BBC News
Mark Post has been given €300,000 to make a hamburger, in one year. Easy money, you might think, but try doing that without using meat that has come from an animal.
Professor Post is one of the few people on the planet who can. As head of the department of vascular physiology at Maastricht University in the Netherlands, he is in the vanguard of a new wave of research to create a way of producing meat that cuts out the need for animal husbandry altogether.
Instead of getting meat from animals raised in pastures, he wants to grow steaks in lab conditions, directly from muscle stem cells. If successful, the technology will transform the way we produce food. “We want to turn meat production from a farming process to a factory process,” he explained.
Prof Post is not the first to dream this dream. In the mid 20th Century, Dutchman Willem van Eelen – back then a budding medical student – dreamt of creating meat without killing animals, by using stem cells.
A stem cell is a special type of cell capable of replicating itself many many times and differentiating into specialised cell types, such as muscle cells.
Dr van Eelen pursued his dream for decades, but made little progress. Then in 1999 he was granted a patent on the idea and slowly the world started to take notice.
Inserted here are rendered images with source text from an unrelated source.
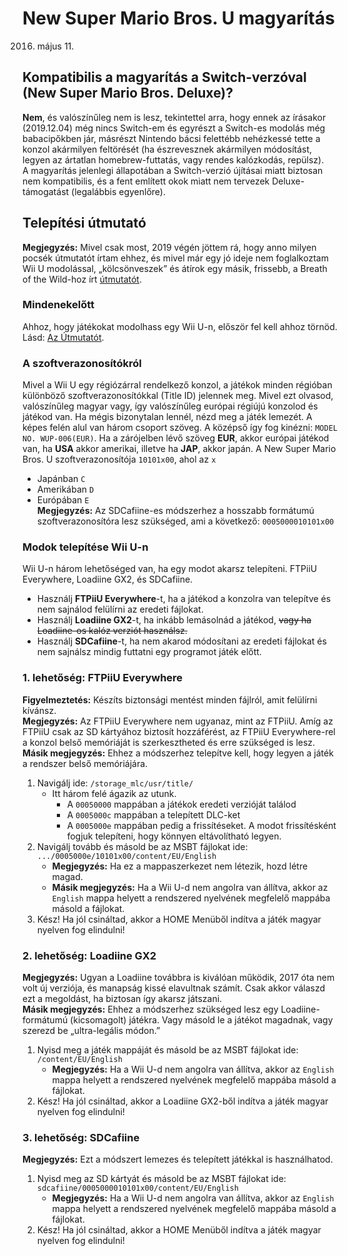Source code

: # New Super Mario Bros. U magyarítás
 2016. május 11.

## Kompatibilis a magyarítás a Switch-verzóval (New Super Mario Bros. Deluxe)?
**Nem**, és valószínűleg nem is lesz, tekintettel arra, hogy ennek az írásakor (2019.12.04) még nincs Switch-em és egyrészt a Switch-es modolás még babacipőkben jár, másrészt Nintendo bácsi felettébb nehézkessé tette a konzol akármilyen feltörését (ha észrevesznek akármilyen módosítást, legyen az ártatlan homebrew-futtatás, vagy rendes kalózkodás, repülsz).  
A magyarítás jelenlegi állapotában a Switch-verzió újításai miatt biztosan nem kompatibilis, és a fent említett okok miatt nem tervezek Deluxe-támogatást (legalábbis egyenlőre).

## Telepítési útmutató
**Megjegyzés:** Mivel csak most, 2019 végén jöttem rá, hogy anno milyen pocsék útmutatót írtam ehhez, és mivel már egy jó ideje nem foglalkoztam Wii U modolással, „kölcsönveszek” és átírok egy másik, frissebb, a Breath of the Wild-hoz írt [útmutatót](https://botw-modding-database.fandom.com/wiki/Mod_Installation_Instructions).

### Mindenekelőtt
Ahhoz, hogy játékokat modolhass egy Wii U-n, először fel kell ahhoz törnöd. Lásd: [Az Útmutatót](https://wiiu.hacks.guide/).

### A szoftverazonosítókról
Mivel a Wii U egy régiózárral rendelkező konzol, a játékok minden régióban különböző szoftverazonosítókkal (Title ID) jelennek meg. Mivel ezt olvasod, valószínűleg magyar vagy, így valószínűleg európai régiújú konzolod és játékod van. Ha mégis bizonytalan lennél, nézd meg a játék lemezét. A képes felén alul van három csoport szöveg. A középső így fog kinézni: `MODEL NO. WUP-006(EUR)`. Ha a zárójelben lévő szöveg **EUR**, akkor európai játékod van, ha **USA** akkor amerikai, illetve ha **JAP**, akkor japán.
A New Super Mario Bros. U szoftverazonosítója `10101x00`, ahol az `x`
- Japánban `C`
- Amerikában `D`
- Európában `E`  
**Megjegyzés:** Az SDCafiine-es módszerhez a hosszabb formátumú szoftverazonosítóra lesz szükséged, ami a következő: `0005000010101x00`

### Modok telepítése Wii U-n
Wii U-n három lehetőséged van, ha egy modot akarsz telepíteni. FTPiiU Everywhere, Loadiine GX2, és SDCafiine.
- Használj **FTPiiU Everywhere**-t, ha a játékod a konzolra van telepítve és nem sajnálod felülírni az eredeti fájlokat.
- Használj **Loadiine GX2**-t, ha inkább lemásolnád a játékod, ~~vagy ha Loadiine-os kalóz verziót használsz.~~
- Használj **SDCafiine**-t, ha nem akarod módosítani az eredeti fájlokat és nem sajnálsz mindig futtatni egy programot játék előtt.

### 1. lehetőség: FTPiiU Everywhere
**Figyelmeztetés:** Készíts biztonsági mentést minden fájlról, amit felülírni kívánsz.  
**Megjegyzés:** Az FTPiiU Everywhere nem ugyanaz, mint az FTPiiU. Amíg az FTPiiU csak az SD kártyához biztosít hozzáférést, az FTPiiU Everywhere-rel a konzol belső memóriáját is szerkesztheted és erre szükséged is lesz.  
**Másik megjegyzés:** Ehhez a módszerhez telepítve kell, hogy legyen a játék a rendszer belső memóriájára.

1. Navigálj ide: `/storage_mlc/usr/title/`
   - Itt három felé ágazik az utunk.
     - A `00050000` mappában a játékok eredeti verzióját találod
	 - A `0005000c` mappában a telepített DLC-ket
	 - A `0005000e` mappában pedig a frissítéseket. A modot frissítésként fogjuk telepíteni, hogy könnyen eltávolítható legyen.
2. Navigálj tovább és másold be az MSBT fájlokat ide: `.../0005000e/10101x00/content/EU/English`
   - **Megjegyzés:** Ha ez a mappaszerkezet nem létezik, hozd létre magad.
   - **Másik megjegyzés:** Ha a Wii U-d nem angolra van állítva, akkor az `English` mappa helyett a rendszered nyelvének megfelelő mappába másold a fájlokat.
3. Kész! Ha jól csináltad, akkor a HOME Menüből indítva a játék magyar nyelven fog elindulni!

### 2. lehetőség: Loadiine GX2
**Megjegyzés:** Ugyan a Loadiine továbbra is kiválóan működik, 2017 óta nem volt új verziója, és manapság kissé elavultnak számít. Csak akkor válaszd ezt a megoldást, ha biztosan így akarsz játszani.  
**Másik megjegyzés:** Ehhez a módszerhez szükséged lesz egy Loadiine-formátumú (kicsomagolt) játékra. Vagy másold le a játékot magadnak, vagy szerezd be „ultra-legális módon.”

1. Nyisd meg a játék mappáját és másold be az MSBT fájlokat ide: `/content/EU/English`
   - **Megjegyzés:** Ha a Wii U-d nem angolra van állítva, akkor az `English` mappa helyett a rendszered nyelvének megfelelő mappába másold a fájlokat.
2. Kész! Ha jól csináltad, akkor a Loadiine GX2-ből indítva a játék magyar nyelven fog elindulni!

### 3. lehetőség: SDCafiine
**Megjegyzés:** Ezt a módszert lemezes és telepített játékkal is használhatod.

1. Nyisd meg az SD kártyát és másold be az MSBT fájlokat ide: `sdcafiine/0005000010101x00/content/EU/English`
   - **Megjegyzés:** Ha a Wii U-d nem angolra van állítva, akkor az `English` mappa helyett a rendszered nyelvének megfelelő mappába másold a fájlokat.
2. Kész! Ha jól csináltad, akkor a HOME Menüből indítva a játék magyar nyelven fog elindulni!
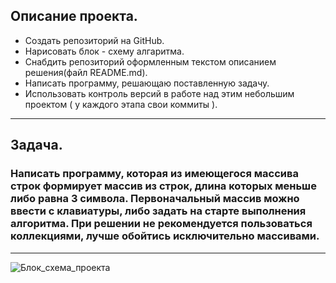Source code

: ## Описание проекта.

 * Создать репозиторий на GitHub.
 * Нарисовать блок - схему алгаритма.
 * Снабдить репозиторий оформленным текстом описанием решения(файл README.md).
 * Написать программу, решающаю поставленную задачу.
 * Использовать контроль версий в работе над этим небольшим проектом ( у каждого этапа свои коммиты ).
  ***
## Задача.
### Написать программу, которая из имеющегося массива строк формирует массив из строк, длина которых меньше либо равна 3 символа. Первоначальный массив можно ввести с клавиатуры, либо задать на старте выполнения алгоритма. При решении не рекомендуется пользоваться коллекциями, лучше обойтись исключительно массивами.
***
![Блок_схема_проекта](images/Блок_схема.jpg) 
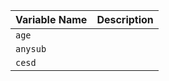 | Variable Name | Description |
| ------------- | ----------- |
| `age` |  |
| `anysub` |  |
| `cesd` |  |
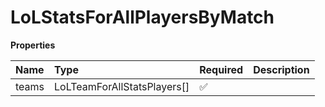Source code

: # LoLStatsForAllPlayersByMatch

**Properties**

| Name  | Type                        | Required | Description |
| :---- | :-------------------------- | :------- | :---------- |
| teams | LoLTeamForAllStatsPlayers[] | ✅       |             |

<!-- This file was generated by liblab | https://liblab.com/ -->
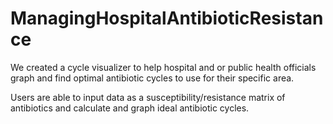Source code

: # ManagingHospitalAntibioticResistance

We created a cycle visualizer to help hospital and or public health officials graph and find optimal antibiotic cycles to use for their specific area. 

Users are able to input data as a susceptibility/resistance matrix of antibiotics and calculate and graph ideal antibiotic cycles.
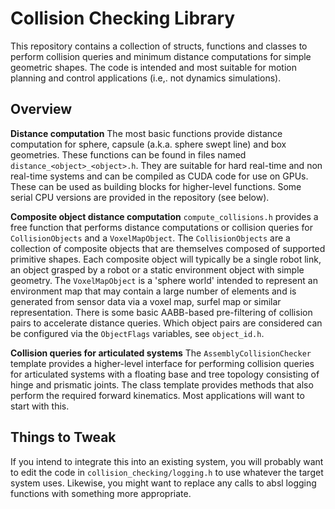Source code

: # Collision Checking Library

This repository contains a collection of structs, functions and classes to
perform collision queries and minimum distance computations for simple geometric
shapes. The code is intended and most suitable for motion planning and control
applications (i.e,. not dynamics simulations).

## Overview

**Distance computation** The most basic functions provide distance computation
for sphere, capsule (a.k.a. sphere swept line) and box geometries. These
functions can be found in files named `distance_<object>_<object>.h`. They are
suitable for hard real-time and non real-time systems and can be compiled as
CUDA code for use on GPUs. These can be used as building blocks for higher-level
functions. Some serial CPU versions are provided in the repository (see below).

**Composite object distance computation** `compute_collisions.h` provides a free
function that performs distance computations or collision queries for
`CollisionObjects` and a `VoxelMapObject`. The `CollisionObjects` are a
collection of composite objects that are themselves composed of supported
primitive shapes. Each composite object will typically be a single robot link,
an object grasped by a robot or a static environment object with simple
geometry. The `VoxelMapObject` is a 'sphere world' intended to represent an
environment map that may contain a large number of elements and is generated
from sensor data via a voxel map, surfel map or similar representation. There
is some basic AABB-based pre-filtering of collision pairs to accelerate distance
queries. Which object pairs are considered can be configured via the
`ObjectFlags` variables, see `object_id.h`.

**Collision queries for articulated systems** The `AssemblyCollisionChecker`
template provides a higher-level interface for performing collision queries for
articulated systems with a floating base and tree topology consisting of hinge
and prismatic joints. The class template provides methods that also perform the
required forward kinematics. Most applications will want to start with this.

## Things to Tweak

If you intend to integrate this into an existing system, you will probably want
to edit the code in `collision_checking/logging.h` to use whatever the target
system uses. Likewise, you might want to replace any calls to absl logging
functions with something more appropriate.

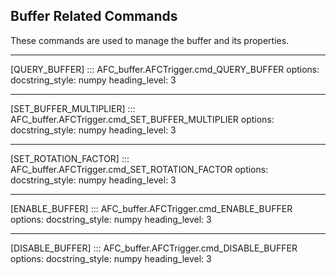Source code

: ## Buffer Related Commands

These commands are used to manage the buffer and its properties. 

-----
[QUERY_BUFFER]
::: AFC_buffer.AFCTrigger.cmd_QUERY_BUFFER
    options:
      docstring_style: numpy
      heading_level: 3

-----
[SET_BUFFER_MULTIPLIER]
::: AFC_buffer.AFCTrigger.cmd_SET_BUFFER_MULTIPLIER
    options:
      docstring_style: numpy
      heading_level: 3

-----
[SET_ROTATION_FACTOR]
::: AFC_buffer.AFCTrigger.cmd_SET_ROTATION_FACTOR
    options:
      docstring_style: numpy
      heading_level: 3

-----
[ENABLE_BUFFER]
::: AFC_buffer.AFCTrigger.cmd_ENABLE_BUFFER
    options:
      docstring_style: numpy
      heading_level: 3

-----
[DISABLE_BUFFER]
::: AFC_buffer.AFCTrigger.cmd_DISABLE_BUFFER
    options:
      docstring_style: numpy
      heading_level: 3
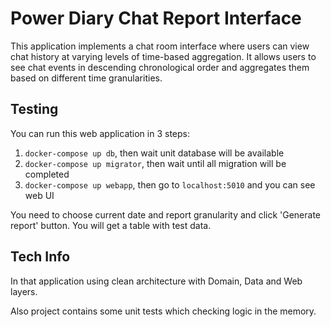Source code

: # Power Diary Chat Report Interface

This application implements a chat room interface where users can view chat history at varying levels of time-based aggregation.
It allows users to see chat events in descending chronological order and aggregates them based on different time granularities.

## Testing

You can run this web application in 3 steps:
1. `docker-compose up db`, then wait unit database will be available
2. `docker-compose up migrator`, then wait until all migration will be completed
3. `docker-compose up webapp`, then go to `localhost:5010` and you can see web UI

You need to choose current date and report granularity and click 'Generate report' button. You will get a table with test data.

## Tech Info

In that application using clean architecture with Domain, Data and Web layers.

Also project contains some unit tests which checking logic in the memory.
In 2002, NASA took a passing interest in the idea and funded Morris Benjaminson at Touro College, New York, to investigate making meat from muscle cells as a way to feed astronauts on deep space journeys.
Dr Benjaminson removed a sample of cells from the muscle of a goldfish and managed to grow it outside the fish’s body. The fillet was marinated in garlic, lemon, pepper and olive oil and deep-fried. A panel of testers inspected the fillet and said it smelt and looked just like the real thing, but they weren’t allowed to eat it because of US laws prohibiting consumption of experimental products.
Unfortunately, NASA decided there were easier and cheaper ways to feed astronauts, and stopped funding Dr Benjaminson. In 2005 Dr van Eelen finally convinced the Dutch government to support research into test tube meat to the tune of €2 million.
A series of projects were set up. One explored how embryonic stem cells could be coaxed to become muscle cells, a second study investigated how muscle might be made to grow larger, and a third investigated what sort of growth medium would be optimal for creating steaks in the lab. That money recently ran out and the projects were scaled down.
Then, earlier this year, an anonymous philanthropist got in touch with Prof Post, who for a while worked with Dr van Eelen’s colleagues, and offered to pay him to make a hamburger out of Petri-dish pork. “It is likely the most expensive hamburger that we will ever see on this planet,” said Prof Post.